Tal y como detalla este buffete, el afectado padecía una notable patología ocular denominada metamorfopsia, una enfermedad que consiste en «percibir con ondulaciones las líneas que son rectas en condiciones normales» de acuerdo con la clínica Dacarett. Además, presentaba una agudeza visual inferior a los límites considerados.
Uno de los argumentos de este equipo de profesionales fue manifestar que problemas de visión de esta índole tienen un carácter progresivo, por lo que la pérdida del sentido de la vista es prácticamente total; incluso, son enfermedades que no se pueden corregir, si quiera, con el uso de lentes.
Negativa de la Seguridad para la Incapacidad Permanente
El trabajador tenía claras sus intenciones y su situación sobre el estado de su visión, que cada vez iba disminuyendo, de forma progresiva. Iba a tratar de lograr una incapacidad permanente por un motivo de fuerza mayor ante la imposibilidad de desarrollar con normalidad su profesión de teleoperador.
De este modo, valorada la enfermedad, y tras un minucioso «estudio y valoración médica» por parte de los profesionales de Campmany Abogados, este despacho decidió presentar la solicitud inicial de Incapacidad Permanente, que fue denegada por la Seguridad Social.
Así mismo, en los continuos informes que se aportaban al ICAM -Colegio de la Abogacía de Madrid- la información que se detallaba ponía de manifiesto que la visión de este trabajador era «era limitada», debido, en gran parte, al «estado avanzado y crónico de su enfermedad visual«, motivo de la solicitud de Incapacidad Permanente.
Ante la negativa del Instituto Nacional de la Seguridad Social -INSS- este despacho de profesionales de la abogacía desvela que se pusieron manos a la obra para presentar la «reclamación previa correspondiente«. No obstante, este trámite también fue denegado por entender «que no se aportaban pruebas médicas que desvirtuaran la valoración efectuada por el ICAM», detallan.
Finalmente, y ante la permanente negación de la Seguridad Social, los abogados de este trabajador con una grave enfermedad visual decidieron poner la demanda correspondiente «a fin de que los juzgados de lo social» dieran testimonio de los derechos de este teleoperador a reclamar su incapacidad permanente.
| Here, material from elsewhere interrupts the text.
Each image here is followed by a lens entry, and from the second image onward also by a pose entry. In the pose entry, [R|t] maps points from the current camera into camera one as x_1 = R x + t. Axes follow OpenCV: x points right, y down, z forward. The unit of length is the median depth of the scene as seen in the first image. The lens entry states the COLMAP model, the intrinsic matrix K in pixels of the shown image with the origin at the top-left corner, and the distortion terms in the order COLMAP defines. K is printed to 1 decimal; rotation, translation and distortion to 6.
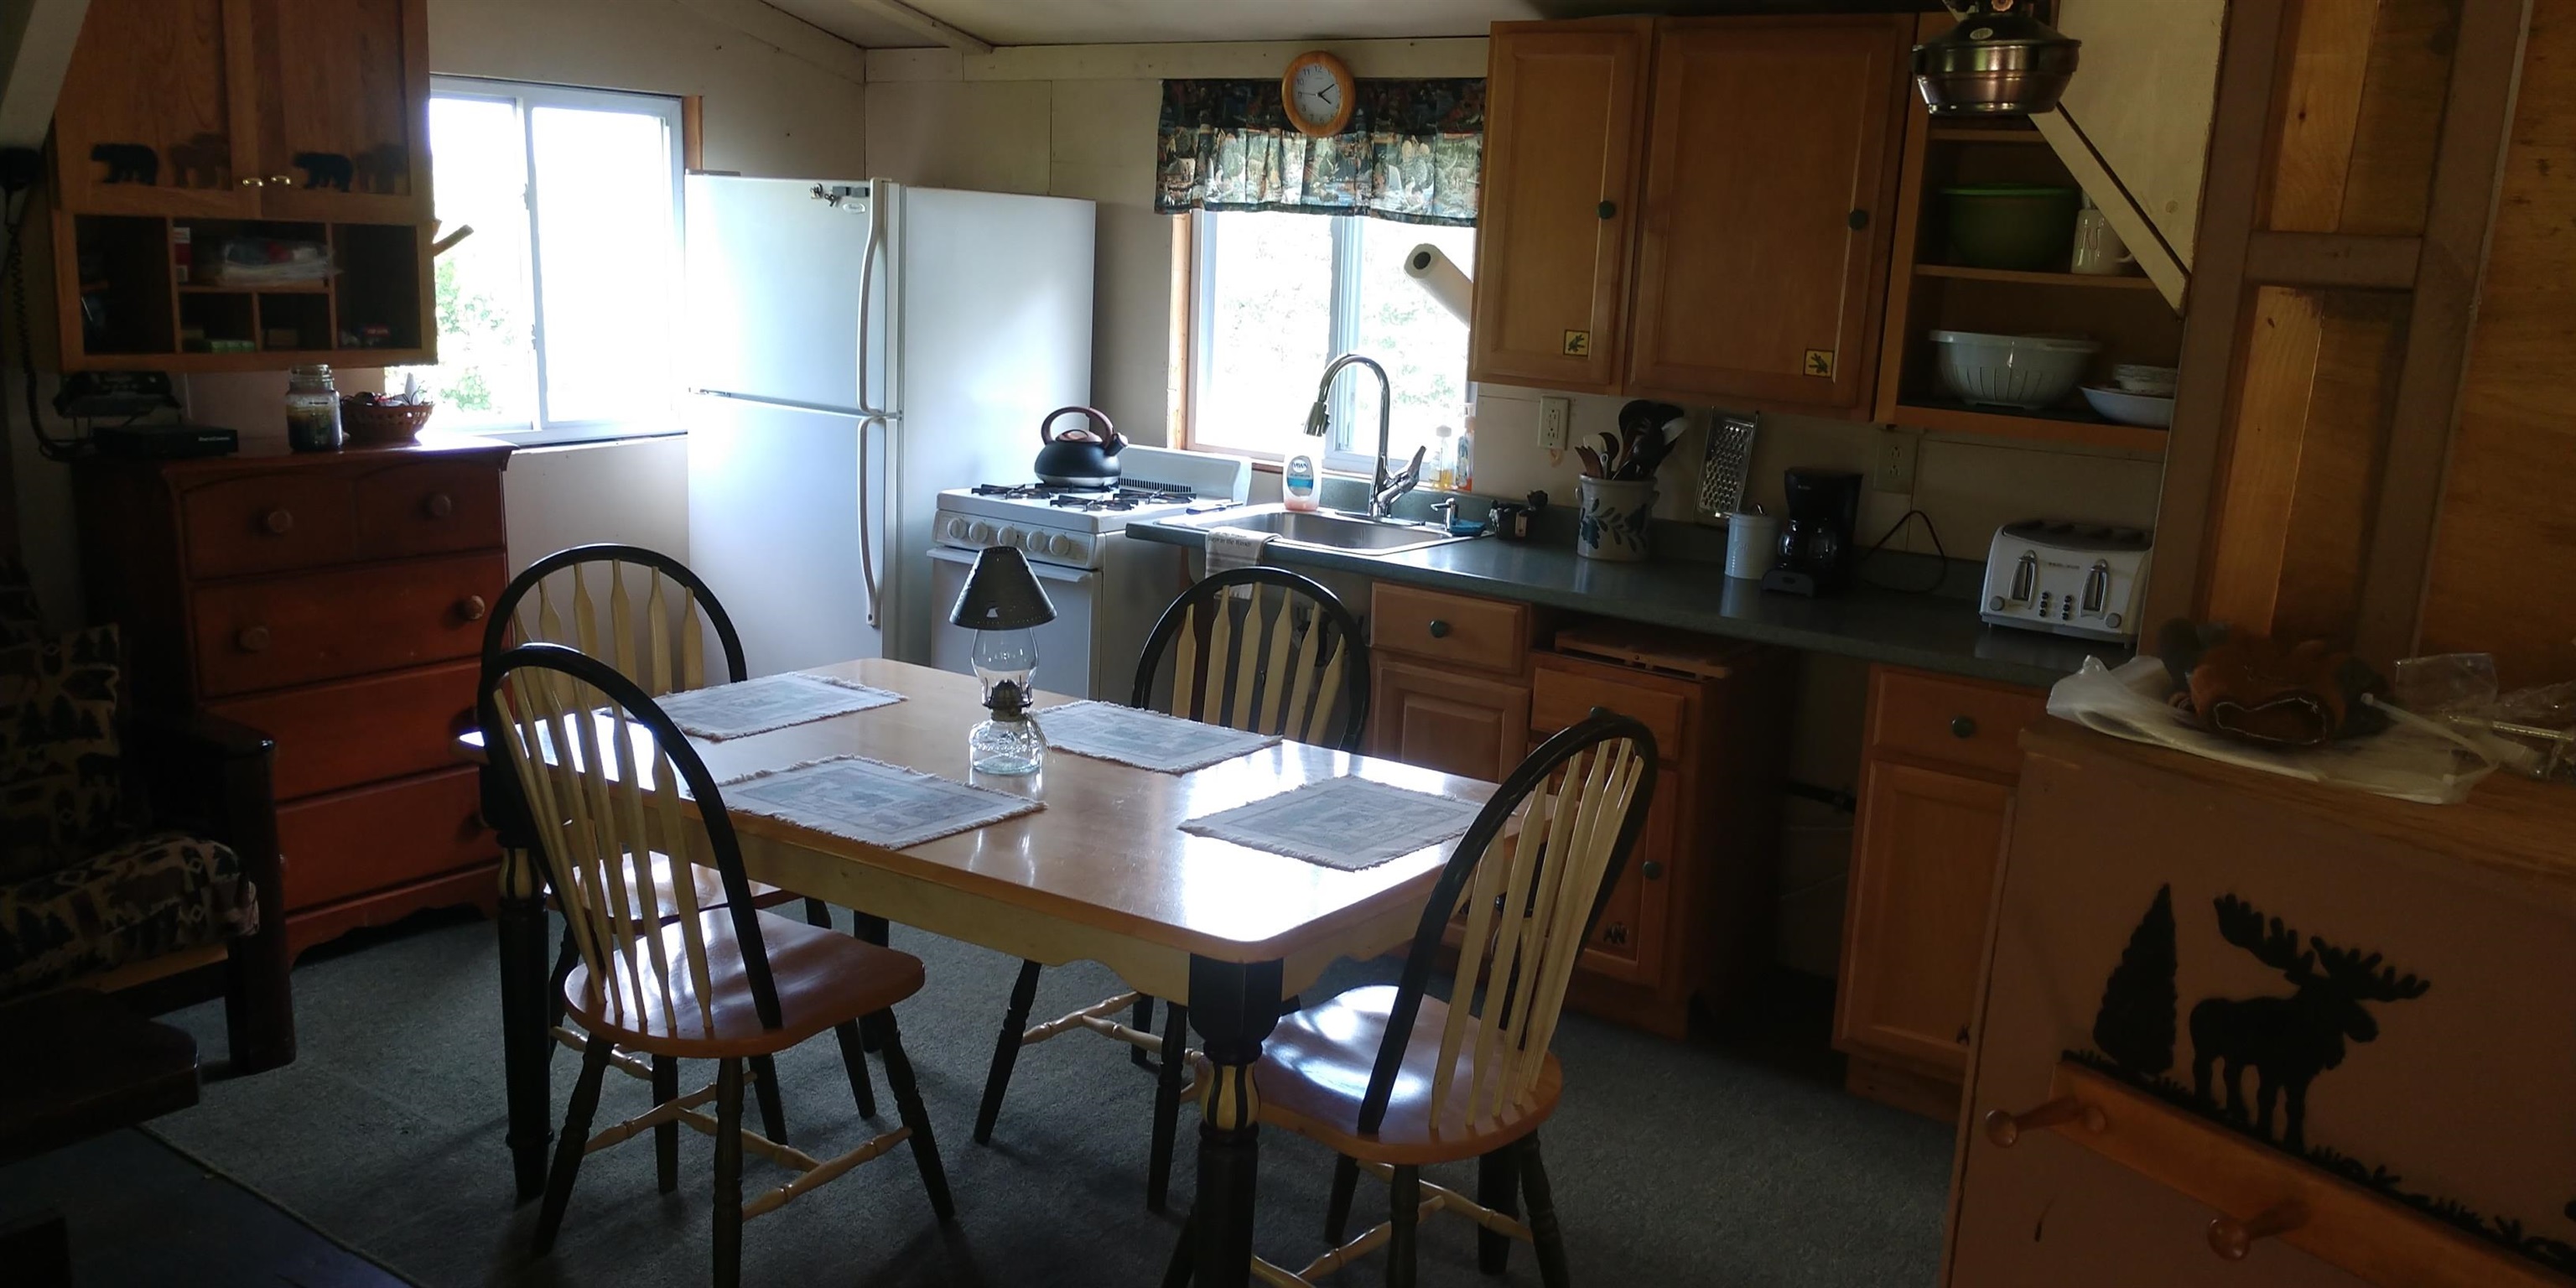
lens RADIAL K [[1957.6, 0, 1291.6], [0, 1957.6, 647.5], [0, 0, 1]] dist [0.005096, 0.017989]
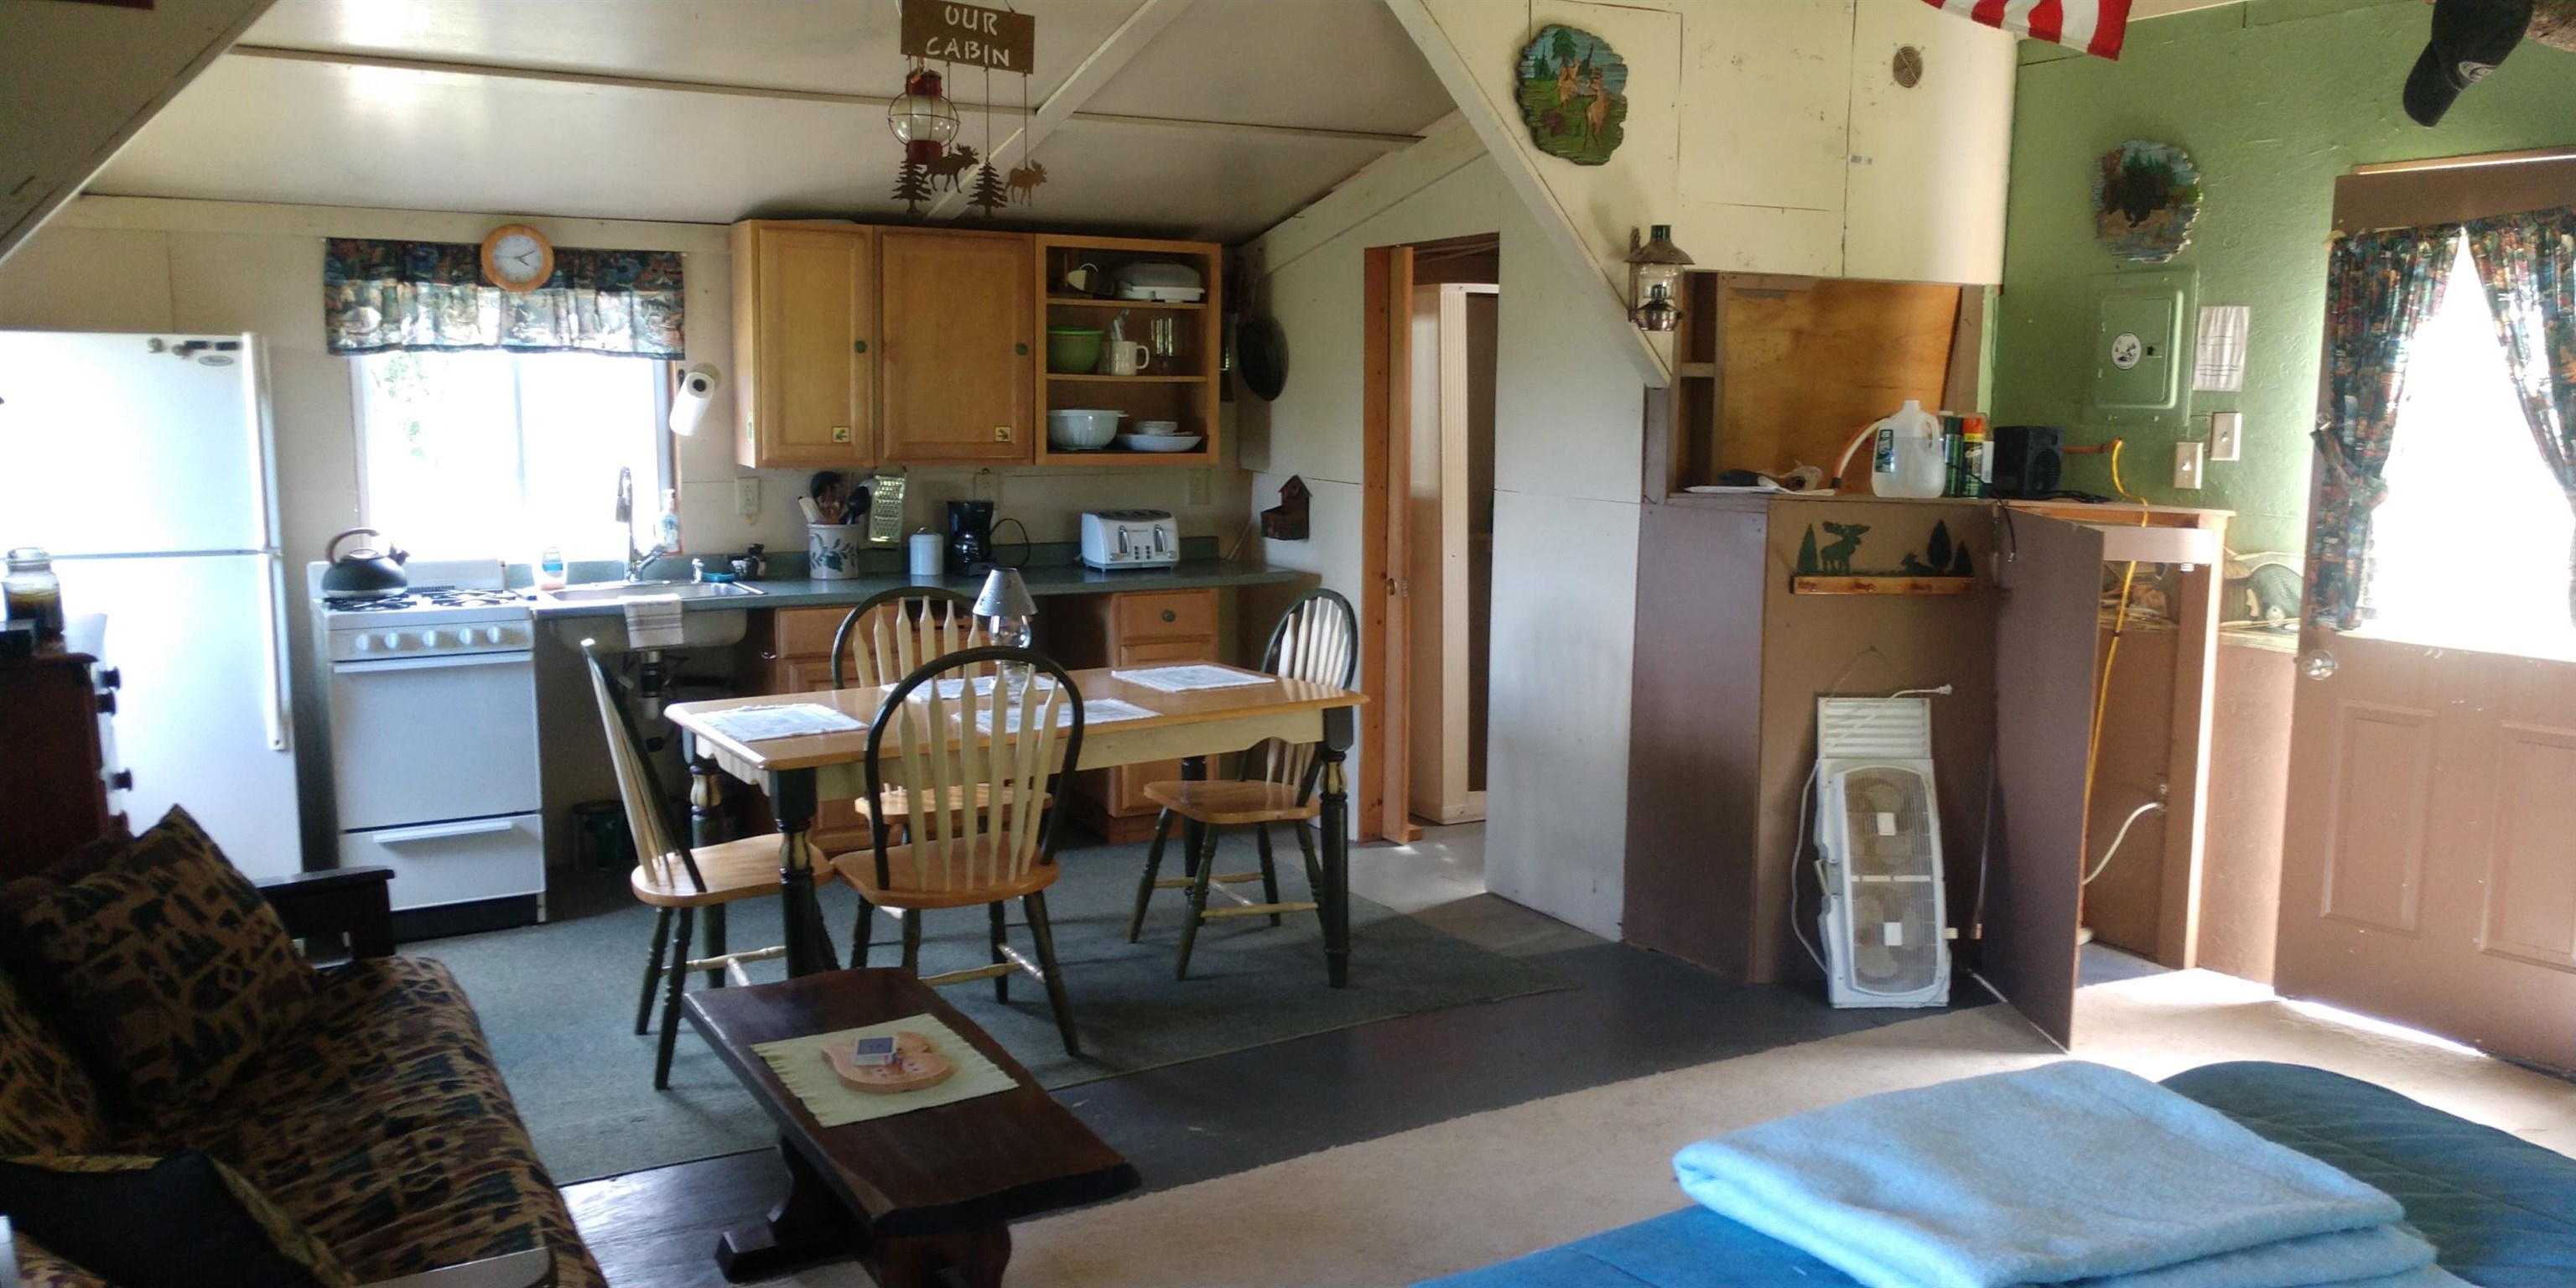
lens RADIAL K [[1957.6, 0, 1290.8], [0, 1957.6, 634.3], [0, 0, 1]] dist [0.005096, 0.017989]
pose [[0.454383, -0.157400, 0.876791, -0.922252], [0.197527, 0.977566, 0.073126, -0.041749], [-0.868631, 0.139963, 0.475280, 0.006037]]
Resolución judicial del caso
Finalmente, la demanda interpuesta por Campmany abogados sobre el trabajador aquejado de una grave enfermedad visual que reclamaba una incapacidad permanente «se turnó en reparto» en el Juzgado de lo Social N.º 17 de Barcelona.
A lo largo del juicio, expone esta entidad, el INSS simplemente se ratificó en sus informes; los abogados, por su parte, trasladaron que la profesión de teleoperador exigía a este trabajador «estar permanentemente delante de una pantalla de ordenador, sin estar capacitado para desempeñar su profesión de forma óptima dada a sus patologías visuales».
Tras consultar con el médico forense, y recibir los pertinentes «informes y pruebas practicadas y extraídas tanto del informe del médico forense como de nuestras alegaciones», exponen los abogados, el juez dictó sentencia y estimó la petición de incapacidad permanente para este trabajador, con una grave enfermedad visual.
Finalmente, el Magistrado optó por aceptar la propuesta de los abogados, declarando la situación de incapacidad permanente total del trabajador: «El demandante no está capacitado para desempeñar su profesión», estimó.